To support the new pro-active service capability, the new Air Monitors vans are equipped with all of the latest service, calibration and communication technology, coupled with a comprehensive suite of spares and consumables.
Friday, 22 August 2014
The Environment Agency of the Faroe Islands together with the municipality of Tórshavn has installed two ambient air quality monitoring stations as part of its commitment to monitor the environment and provide air quality data to the public and other interested parties. The stations, which were supplied by Air Monitors Ltd, provide continuous meteorological measurements and air quality data for NO2, NOx and a range of different particulate factions.
Rakul Mortensen, an Environmental Chemist for the Agency, is responsible for air quality monitoring. She says: “Air quality measurements have been made in the past, but only on a short-term basis by researchers and consultants, so we are absolutely delighted to be able to conduct our own continuous monitoring, so that we can establish a database of background air quality data.
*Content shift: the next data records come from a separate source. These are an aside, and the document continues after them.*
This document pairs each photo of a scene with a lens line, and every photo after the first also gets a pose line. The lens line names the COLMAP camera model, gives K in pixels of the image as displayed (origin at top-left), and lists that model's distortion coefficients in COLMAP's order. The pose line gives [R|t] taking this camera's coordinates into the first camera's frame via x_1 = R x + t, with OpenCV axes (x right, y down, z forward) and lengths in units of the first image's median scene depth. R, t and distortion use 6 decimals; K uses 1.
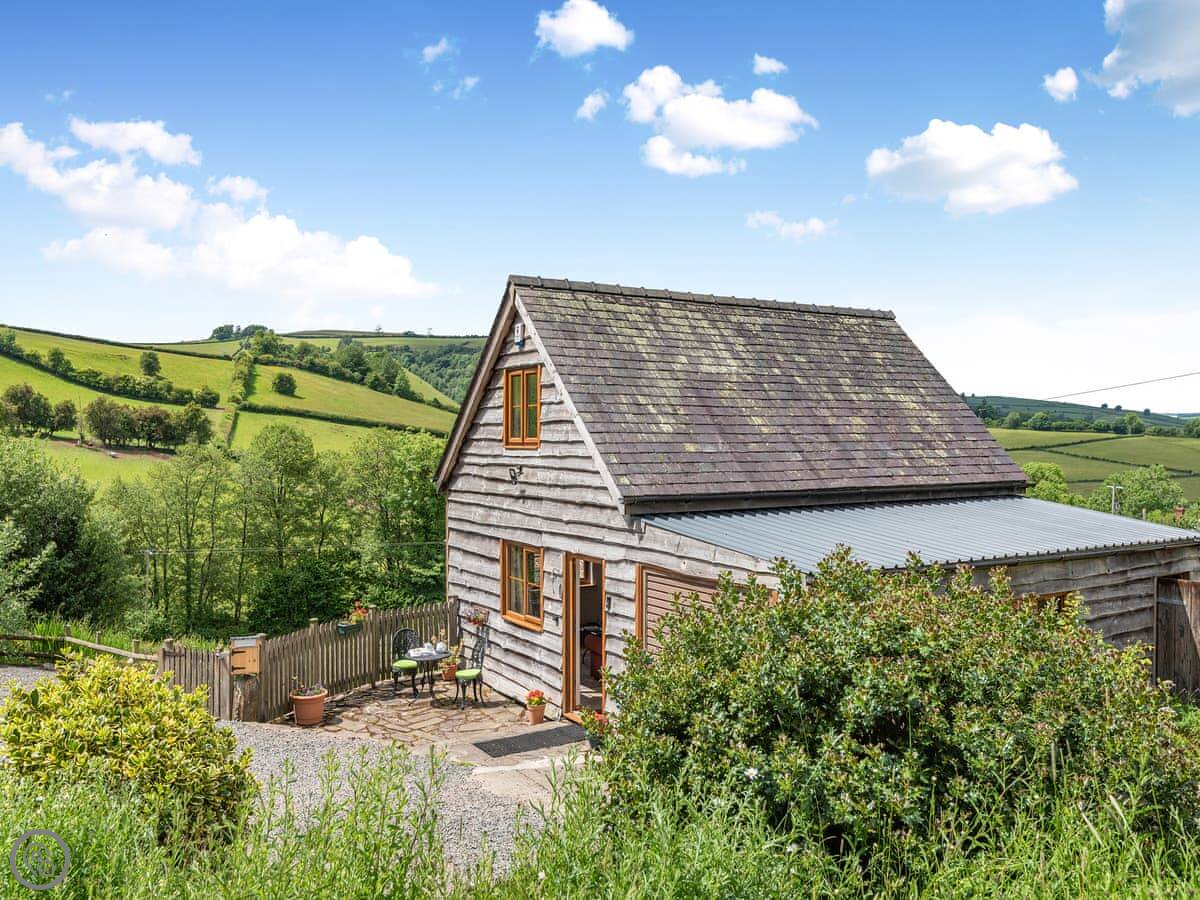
lens RADIAL K [[990.4, 0, 586.9], [0, 990.4, 447.6], [0, 0, 1]] dist [0.054363, -0.113342]
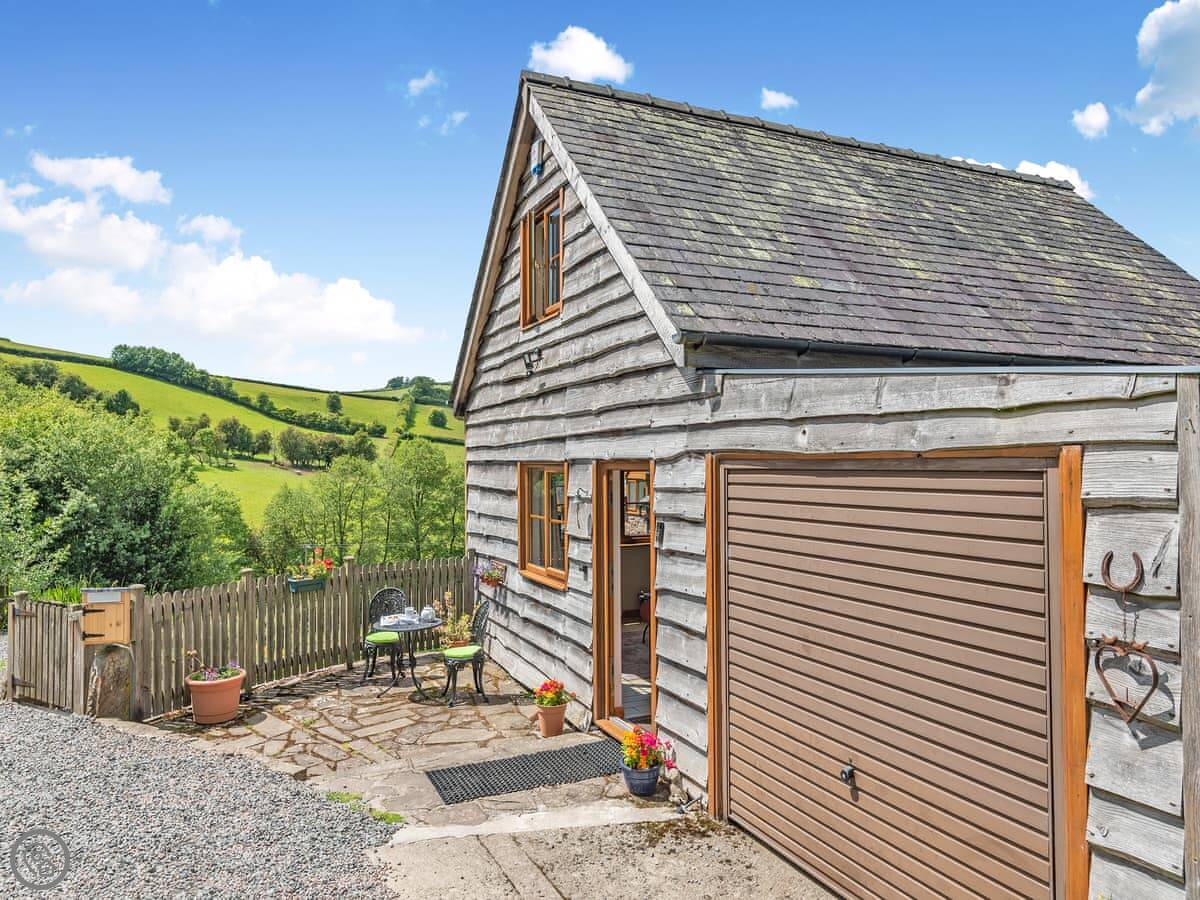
lens RADIAL K [[801.4, 0, 570.3], [0, 801.4, 455.2], [0, 0, 1]] dist [0.089545, -0.094939]
pose [[0.990113, -0.006721, -0.140111, 0.029775], [0.003453, 0.999717, -0.023552, 0.100884], [0.140229, 0.022836, 0.989856, 0.438944]]
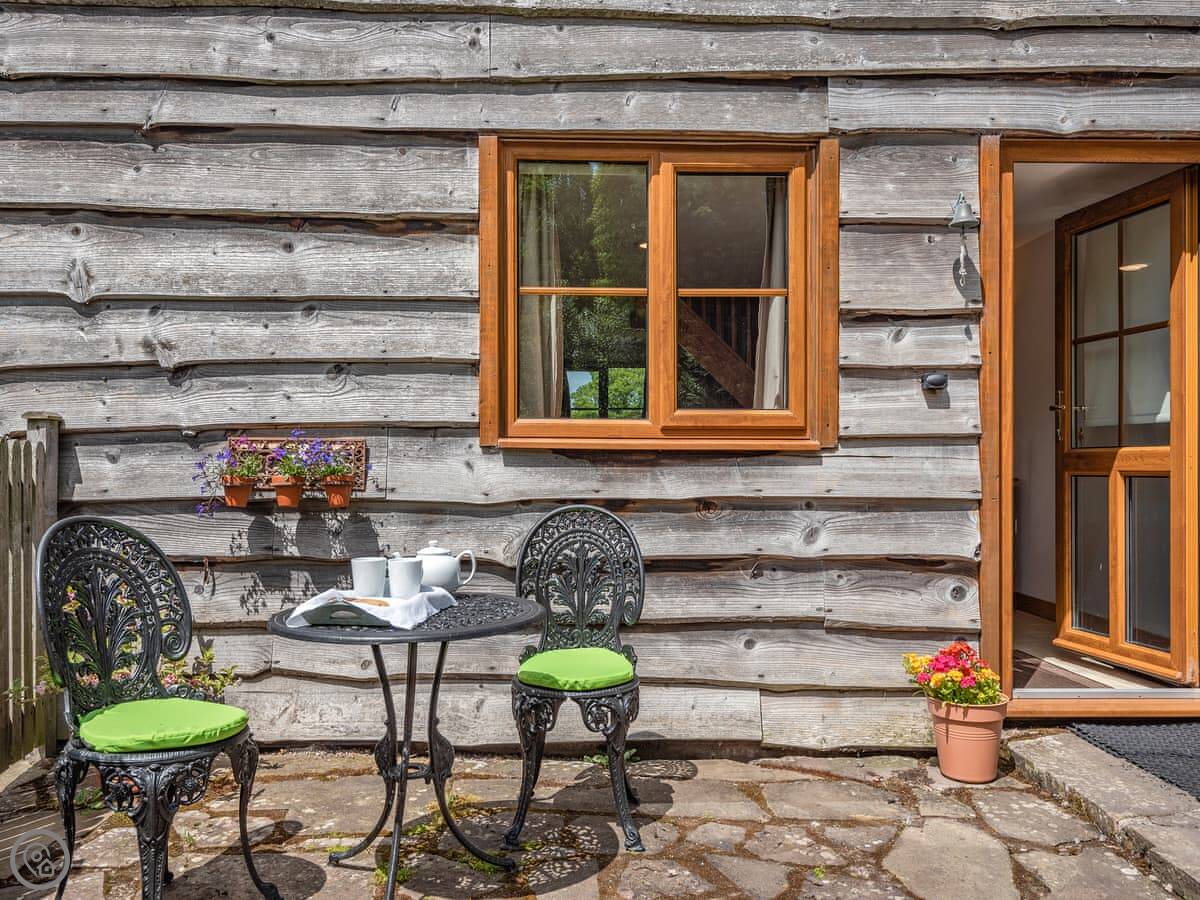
lens RADIAL K [[990.4, 0, 586.9], [0, 990.4, 447.6], [0, 0, 1]] dist [0.054363, -0.113342]
pose [[0.501032, 0.009411, 0.865377, -0.290112], [0.012504, 0.999758, -0.018112, 0.175752], [-0.865338, 0.019895, 0.500793, 0.854483]]
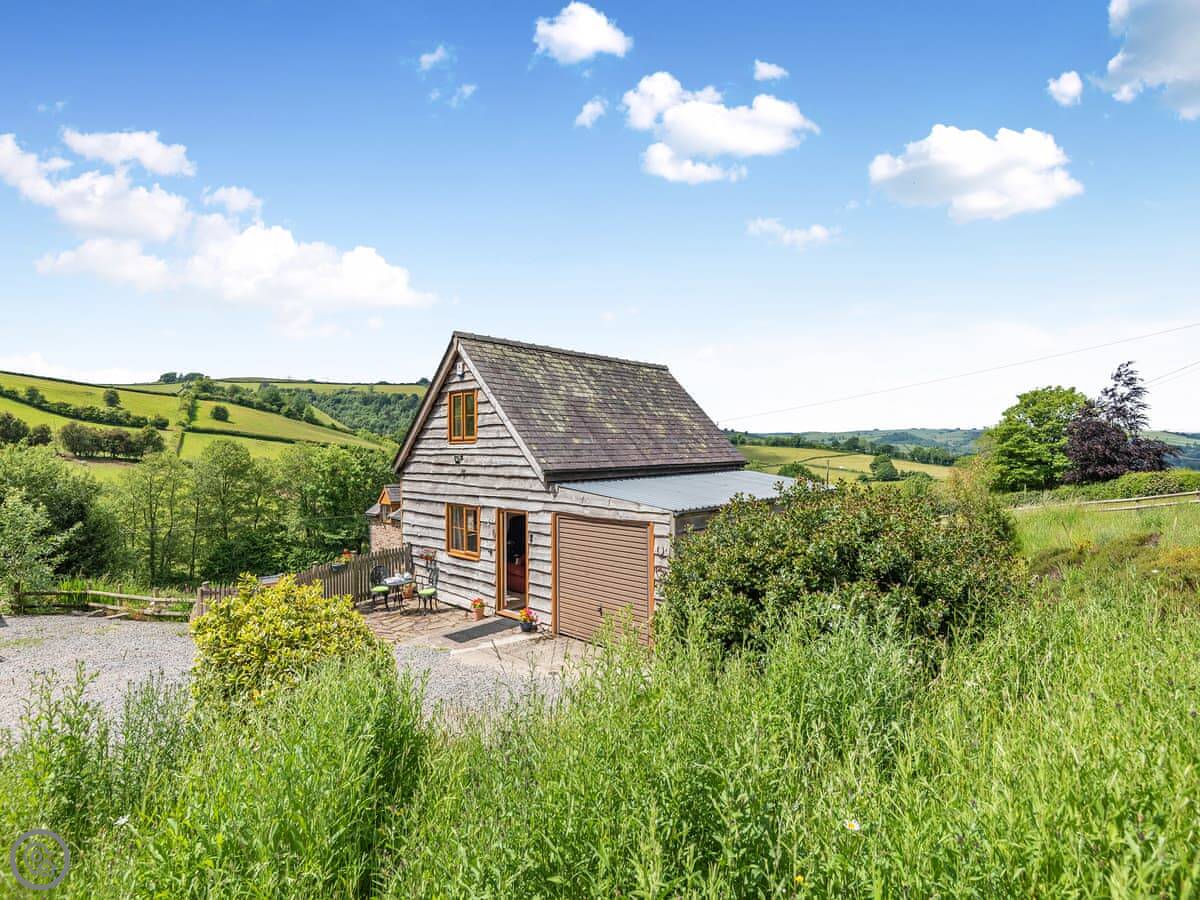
lens RADIAL K [[597.0, 0, 601.3], [0, 597.0, 446.9], [0, 0, 1]] dist [0.044218, -0.041756]
pose [[0.962826, -0.007362, 0.270024, -0.105061], [0.010851, 0.999876, -0.011430, 0.018811], [-0.269906, 0.013935, 0.962786, 0.040782]]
“The creation of two sites, one urban and one rural, will enable us to determine whether any pollution incidents have arisen from local sources or externally. For example, we received a significant quantity of dust following the volcanic eruptions that took place in Iceland in 2010 and this equipment will enable us to measure any future instances with greater accuracy, so that we can provide the public with informed advice and reassurance."
One of the stations was installed in a remote rural location and the other was installed in Tórshavn in the main urban area near the harbour, which is the area most likely to be affected by local sources of pollution.
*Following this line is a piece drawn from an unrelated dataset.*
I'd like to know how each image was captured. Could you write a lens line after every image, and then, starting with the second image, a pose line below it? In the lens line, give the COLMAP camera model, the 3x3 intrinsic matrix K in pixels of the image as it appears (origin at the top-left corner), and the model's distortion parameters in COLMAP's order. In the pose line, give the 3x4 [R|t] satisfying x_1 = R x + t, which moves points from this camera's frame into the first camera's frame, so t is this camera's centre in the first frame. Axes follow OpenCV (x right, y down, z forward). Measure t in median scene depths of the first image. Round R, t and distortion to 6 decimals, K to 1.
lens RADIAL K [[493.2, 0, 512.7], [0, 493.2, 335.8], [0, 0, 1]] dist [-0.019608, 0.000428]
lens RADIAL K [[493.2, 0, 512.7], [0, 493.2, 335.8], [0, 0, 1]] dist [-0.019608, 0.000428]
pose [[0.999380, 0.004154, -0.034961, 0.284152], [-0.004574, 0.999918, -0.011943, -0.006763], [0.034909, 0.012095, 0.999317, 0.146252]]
The Faroe Islands is an autonomous country within the Kingdom of Denmark but are not part of the European Union so it does not have to comply with EU Air Quality Directives. However, the Environment Agency is keen to be able to provide the Islands’ 50,000 population with information on air quality. Rakul says: “The main factors affecting air quality are likely to be road traffic and emissions from the large number of ships that travel to and from the Islands’ ports. However, the monitoring stations have already demonstrated that air quality in the Faroes is generally good, and well within the requirements of the EU air quality standards."
Each of the two monitoring stations included a Thermo Gas analyser Model 42i measuring NO, NO2 and NOx in addition to a Lufft WS600 smart weather sensor for measuring wind speed and direction, temperature, humidity, pressure and precipitation. Particulate monitoring is being undertaken with the most advanced technology available; each station has been equipped with a FIDAS, (Fine Dust Analysis System) which provides continuous real-time simultaneous mass concentration measurements of TSP, PM1, PM2.5 and PM10 and TSP providing additional information on particle size distribution from 0.18 to 18 microns and particle number in each size range. All of the monitoring equipment is connected to web loggers manufactured by Envirologger, Air Monitors' sister company.
Jim Mills, Air Monitors' MD, travelled to the Faroe Islands in March 2014 to assist with the installation of the monitoring stations. He said: "The monitors are similar to many of the stations that we have installed in the UK; they are fitted with web loggers that utilise 'cloud' storage for the data and our software engineers are working with the Environment Agency of the Faroe Islands to develop a website so that the public will have quick and easy access to air quality data."